→ Cosa si chiede:
Restituisci tutte le righe dei record in cui compare la parola "chart".

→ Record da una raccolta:
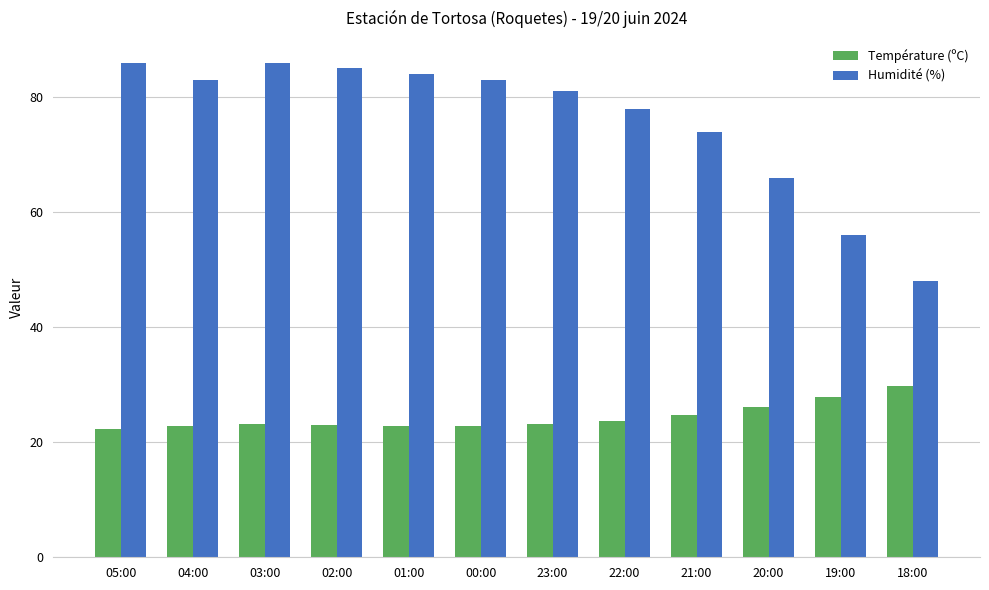

What is the minimum value shown in the chart?

22.3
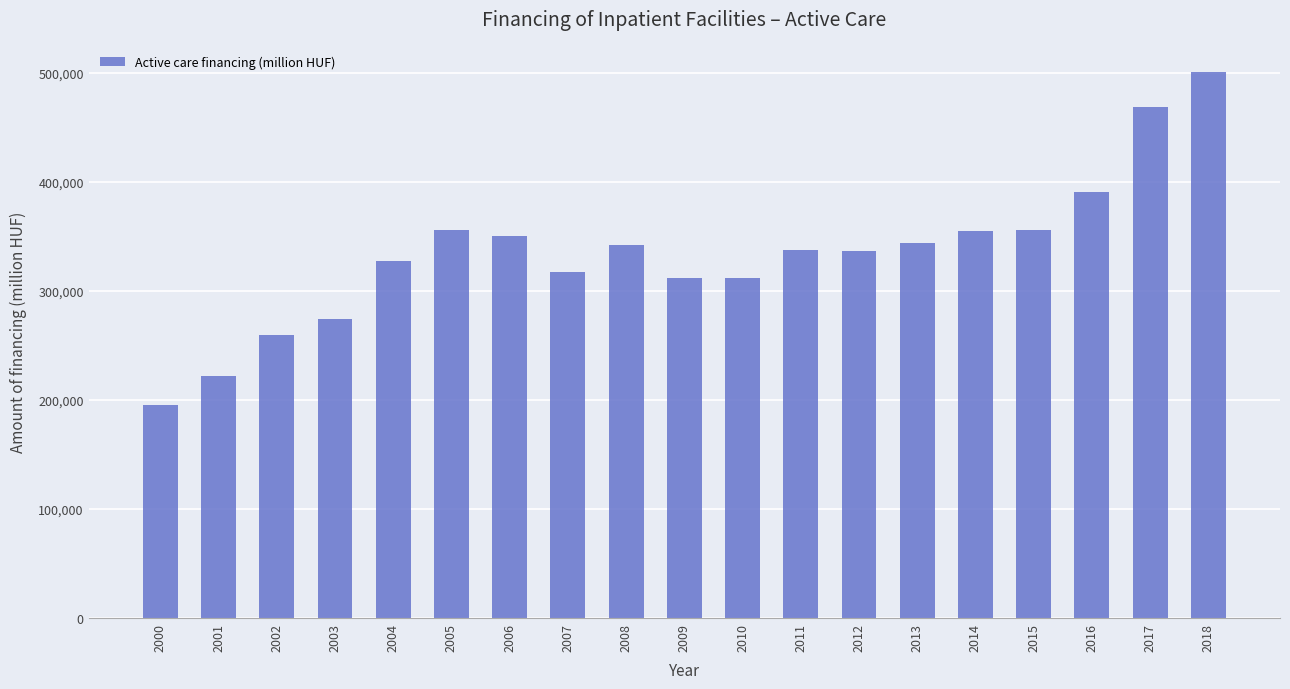

Read the value at 2018.

500797.7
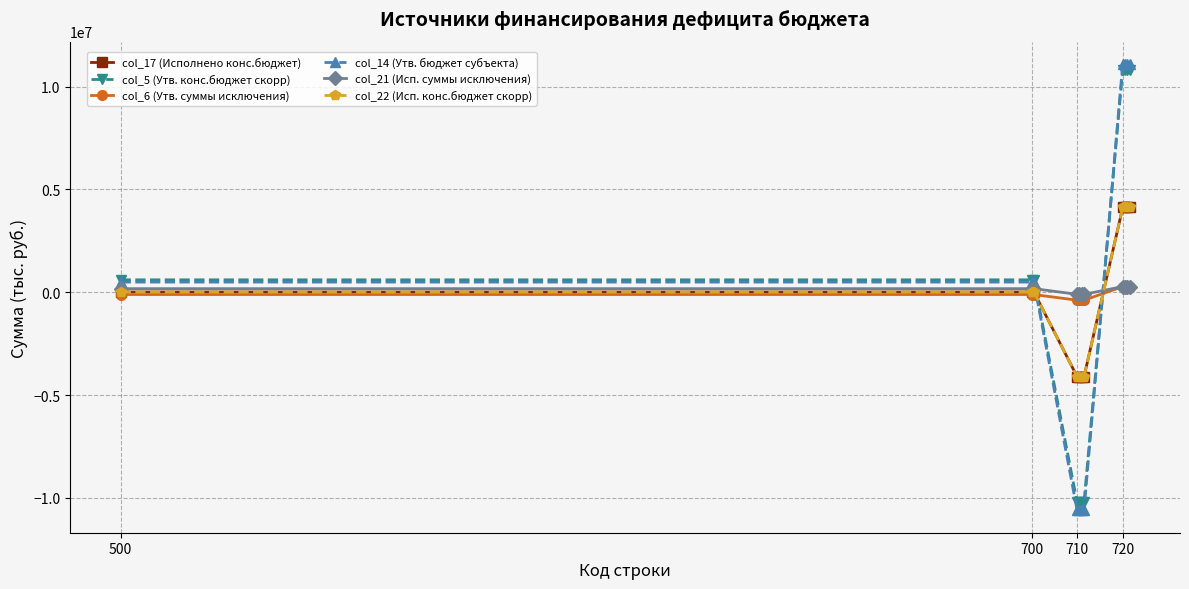

Does the chart have visible grid lines?

Yes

→ La tua soluzione:
What is the minimum value shown in the chart?
Does the chart have visible grid lines?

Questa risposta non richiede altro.